**Written exercise**
Which lines of the listing below contain the string "colour"? Pick out and copy each of them, and treat uppercase and lowercase as different.

**Entries**
╔══
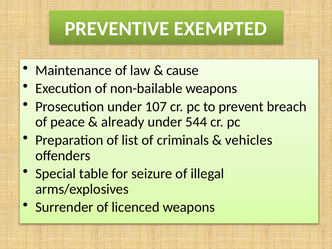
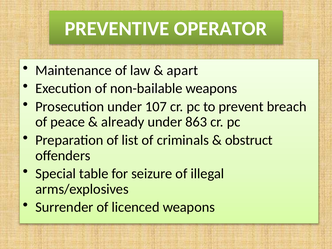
EXEMPTED: EXEMPTED -> OPERATOR
cause: cause -> apart
544: 544 -> 863
vehicles: vehicles -> obstruct
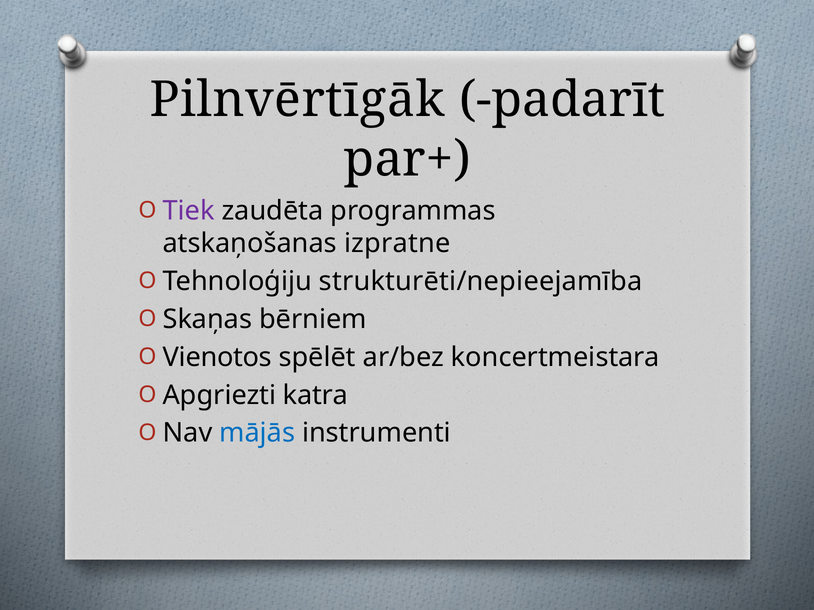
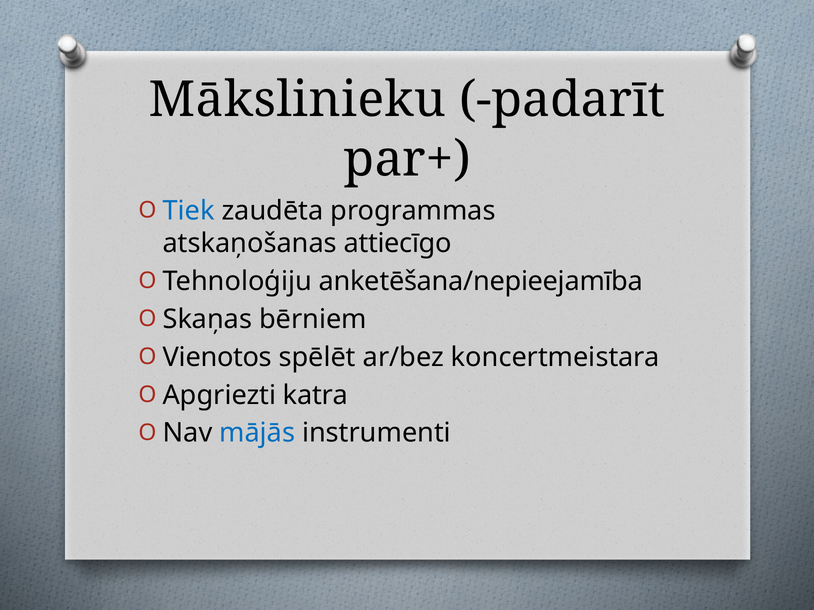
Pilnvērtīgāk: Pilnvērtīgāk -> Mākslinieku
Tiek colour: purple -> blue
izpratne: izpratne -> attiecīgo
strukturēti/nepieejamība: strukturēti/nepieejamība -> anketēšana/nepieejamība
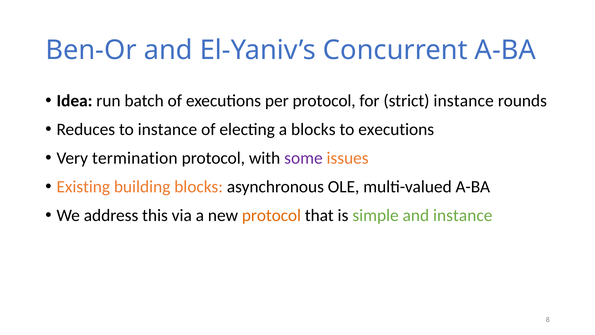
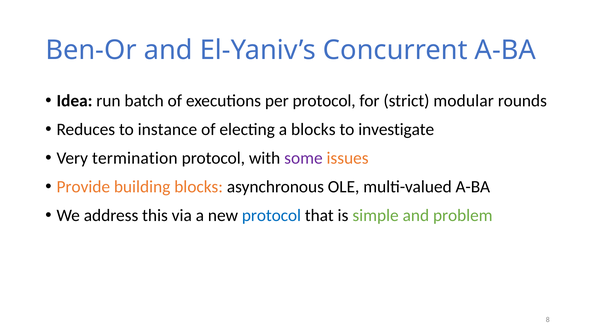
strict instance: instance -> modular
to executions: executions -> investigate
Existing: Existing -> Provide
protocol at (271, 215) colour: orange -> blue
and instance: instance -> problem
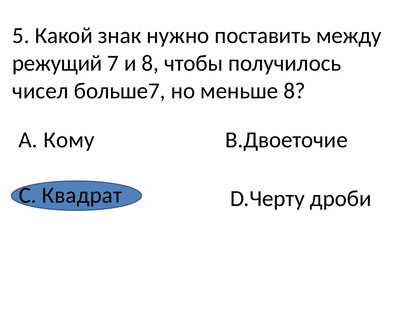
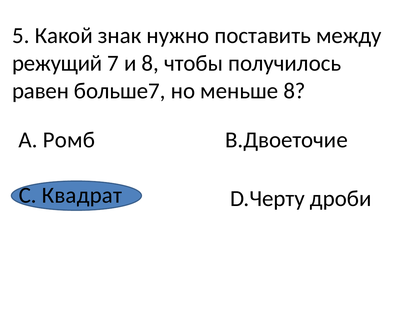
╚══
**Right answer**
Tiek colour: purple -> blue
protocol at (271, 215) colour: orange -> blue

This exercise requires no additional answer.